Harvard psychological scientist Stephen Kosslyn subsequently hypothesized that different kinds of lies would look different in the brain. Indeed, spontaneous lies activated the anterior cingulate cortex, as expected, but lies that had been extensively rehearsed involved different brain areas, such as those areas involved in memory.
fMRI isn’t the only technology being tested. Jennifer Vendemia, at the University of South Carolina, uses EEG recordings of event-related potentials, and has found that lying about a visual stimulus consistently takes about 200 milliseconds longer than telling the truth about it.
So far, neuro-evidence has not held up in court — the judge in a 2010 fraud case in Tennessee ruled fMRI evidence pointing to the defendant’s honesty to be insufficiently reliable. But whether we like it or not, it seems like only a matter of time. (See Frank, 2011.)
Neuroimaging and other brain-based sources of evidence are poised to play an important role in other legal issues than lie detection. Theoretically, it may also be used to detect the difference between true and false memories, and it is already being submitted in criminal trials as evidence of whether individuals could have been in control of their actions when committing a crime. Evidence for brain pathology will have a direct bearing on whether defendants’ insanity pleas are accepted.

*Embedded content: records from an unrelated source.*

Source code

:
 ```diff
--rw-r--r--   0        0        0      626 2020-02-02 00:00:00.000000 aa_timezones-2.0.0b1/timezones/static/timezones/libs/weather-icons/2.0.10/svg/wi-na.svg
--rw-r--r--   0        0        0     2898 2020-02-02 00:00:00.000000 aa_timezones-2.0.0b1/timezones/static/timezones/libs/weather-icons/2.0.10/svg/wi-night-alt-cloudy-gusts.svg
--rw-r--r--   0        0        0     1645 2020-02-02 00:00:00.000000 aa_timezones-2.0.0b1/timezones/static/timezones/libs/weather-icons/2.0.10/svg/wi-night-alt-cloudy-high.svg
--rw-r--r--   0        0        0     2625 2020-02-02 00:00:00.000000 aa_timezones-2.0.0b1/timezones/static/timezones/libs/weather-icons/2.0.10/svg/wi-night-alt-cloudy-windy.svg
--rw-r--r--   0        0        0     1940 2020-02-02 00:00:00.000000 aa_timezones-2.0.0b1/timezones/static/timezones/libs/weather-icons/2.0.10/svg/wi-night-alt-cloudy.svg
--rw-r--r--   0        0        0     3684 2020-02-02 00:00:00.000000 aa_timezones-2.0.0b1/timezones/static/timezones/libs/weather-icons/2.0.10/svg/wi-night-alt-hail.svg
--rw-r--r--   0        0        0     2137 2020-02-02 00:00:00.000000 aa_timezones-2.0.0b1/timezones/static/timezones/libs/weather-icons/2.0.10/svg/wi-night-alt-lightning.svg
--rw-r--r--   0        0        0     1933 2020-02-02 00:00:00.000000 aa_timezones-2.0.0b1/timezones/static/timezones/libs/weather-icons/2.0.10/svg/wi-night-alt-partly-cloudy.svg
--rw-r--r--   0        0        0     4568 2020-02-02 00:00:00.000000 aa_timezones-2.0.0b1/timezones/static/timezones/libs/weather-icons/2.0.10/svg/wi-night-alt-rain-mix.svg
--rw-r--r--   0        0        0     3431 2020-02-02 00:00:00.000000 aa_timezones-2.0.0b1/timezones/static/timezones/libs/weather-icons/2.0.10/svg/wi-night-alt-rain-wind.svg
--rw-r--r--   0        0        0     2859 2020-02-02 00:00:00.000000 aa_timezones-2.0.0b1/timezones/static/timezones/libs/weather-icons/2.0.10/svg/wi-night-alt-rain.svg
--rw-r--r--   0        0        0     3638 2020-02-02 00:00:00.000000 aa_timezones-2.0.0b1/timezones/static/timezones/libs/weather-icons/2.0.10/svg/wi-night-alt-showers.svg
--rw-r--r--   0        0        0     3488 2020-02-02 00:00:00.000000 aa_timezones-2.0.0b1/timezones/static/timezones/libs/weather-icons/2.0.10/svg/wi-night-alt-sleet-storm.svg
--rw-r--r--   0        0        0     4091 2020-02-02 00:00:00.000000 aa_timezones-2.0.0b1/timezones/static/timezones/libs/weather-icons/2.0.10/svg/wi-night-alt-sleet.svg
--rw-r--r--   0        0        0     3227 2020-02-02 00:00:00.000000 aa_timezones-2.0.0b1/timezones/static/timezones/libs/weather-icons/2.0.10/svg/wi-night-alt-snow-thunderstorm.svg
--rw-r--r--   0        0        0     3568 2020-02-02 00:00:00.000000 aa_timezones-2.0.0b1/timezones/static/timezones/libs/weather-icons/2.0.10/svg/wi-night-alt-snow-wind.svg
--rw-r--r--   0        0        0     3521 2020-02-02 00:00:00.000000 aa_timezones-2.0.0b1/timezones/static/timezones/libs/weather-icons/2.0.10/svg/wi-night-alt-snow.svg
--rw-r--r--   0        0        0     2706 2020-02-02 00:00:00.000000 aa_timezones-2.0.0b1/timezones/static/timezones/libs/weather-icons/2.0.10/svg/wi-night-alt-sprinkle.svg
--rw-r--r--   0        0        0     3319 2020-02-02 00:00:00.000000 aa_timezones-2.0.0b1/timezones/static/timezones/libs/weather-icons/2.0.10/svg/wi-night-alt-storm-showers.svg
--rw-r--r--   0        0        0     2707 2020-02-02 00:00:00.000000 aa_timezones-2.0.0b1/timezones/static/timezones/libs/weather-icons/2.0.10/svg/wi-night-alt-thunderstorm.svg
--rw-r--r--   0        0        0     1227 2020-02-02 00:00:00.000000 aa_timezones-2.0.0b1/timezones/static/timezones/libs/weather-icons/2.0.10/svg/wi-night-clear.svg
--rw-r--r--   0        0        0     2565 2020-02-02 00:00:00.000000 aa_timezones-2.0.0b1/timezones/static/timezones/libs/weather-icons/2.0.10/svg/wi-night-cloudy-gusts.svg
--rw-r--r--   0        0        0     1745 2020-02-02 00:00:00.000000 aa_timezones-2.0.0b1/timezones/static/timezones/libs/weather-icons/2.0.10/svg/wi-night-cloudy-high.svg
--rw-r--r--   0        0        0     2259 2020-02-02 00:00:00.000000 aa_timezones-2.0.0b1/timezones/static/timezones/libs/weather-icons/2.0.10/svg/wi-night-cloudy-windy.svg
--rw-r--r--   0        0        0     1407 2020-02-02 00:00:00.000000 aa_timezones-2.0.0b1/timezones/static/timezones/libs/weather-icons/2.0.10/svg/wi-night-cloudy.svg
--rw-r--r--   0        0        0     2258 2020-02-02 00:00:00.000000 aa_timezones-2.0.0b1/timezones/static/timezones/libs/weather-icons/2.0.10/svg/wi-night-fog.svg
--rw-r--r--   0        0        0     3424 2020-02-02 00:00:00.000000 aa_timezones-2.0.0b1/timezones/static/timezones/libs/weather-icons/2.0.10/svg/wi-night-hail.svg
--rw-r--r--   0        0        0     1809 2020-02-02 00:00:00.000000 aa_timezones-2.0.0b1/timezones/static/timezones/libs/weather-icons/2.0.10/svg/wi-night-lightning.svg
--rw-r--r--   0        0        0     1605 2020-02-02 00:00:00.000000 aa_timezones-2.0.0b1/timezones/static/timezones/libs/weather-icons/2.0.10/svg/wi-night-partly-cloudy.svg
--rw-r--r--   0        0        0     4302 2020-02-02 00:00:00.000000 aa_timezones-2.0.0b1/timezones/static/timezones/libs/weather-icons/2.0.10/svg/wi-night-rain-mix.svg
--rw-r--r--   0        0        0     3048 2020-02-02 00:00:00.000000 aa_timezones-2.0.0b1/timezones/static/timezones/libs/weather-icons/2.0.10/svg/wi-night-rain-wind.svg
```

More philosophically, neuroscience may even come to touch on our very definitions of guilt and innocence. UC-Santa Barbara psychological scientist Michael Gazzaniga, a pioneer in split-brain research, notes that the brain-basis of decision making bears directly on questions of free will and responsibility (see “Neuroscience and the Law: An Unlikely Pair?” in this issue of the Observer). It is inevitable that neuroscience and psychological science more generally will play an ever greater role throughout our legal system in years to come.